Members of the clergy know too well the human cost this represents – when first responders leave any crime scene, we’re the ones to whom the community members turn in search for answers and comfort. I recall the funeral I had to officiate of one of my teenagers who was a victim of gun violence in the Bay Area. I remember his weeping grandmother asking “Why did God take my baby?” I recall how during my eulogy, I asked the 500 plus young people present how many of them had attended one, three, five funerals? And to my dismay, I counted to as high as ten funerals and at least half of the youth, weeping, still had their hands lifted high in the air. And this doesn’t even address the question of those who survive, are injured or are permanently disabled, their lives forever scarred by a bullet’s path.

And yet, the best research reveals how less than 1 percent of the population of any given city is responsible for as much as 70 percent of shootings. We’re held hostage by a tiny minority of individuals whose behavior needs to be challenged, interrupted, and hopefully, corrected. If we’re to be freed from the plague of gun violence, the conversations that clergy hold with our congregants must move beyond our sanctuary walls.

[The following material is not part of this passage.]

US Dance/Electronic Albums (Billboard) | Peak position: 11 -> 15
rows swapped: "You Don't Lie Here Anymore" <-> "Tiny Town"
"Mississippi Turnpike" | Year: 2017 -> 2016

All Americans must convene a national conversation that includes faith leaders, young people, law enforcement, formerly incarcerated individuals, and policy makers to build a moral consensus around how to address violence and legislate public safety. We must enact commonsense policy reforms, such as universal background checks and assault weapons bans, and we must also invest in proven, comprehensive, and targeted gun violence prevention strategies.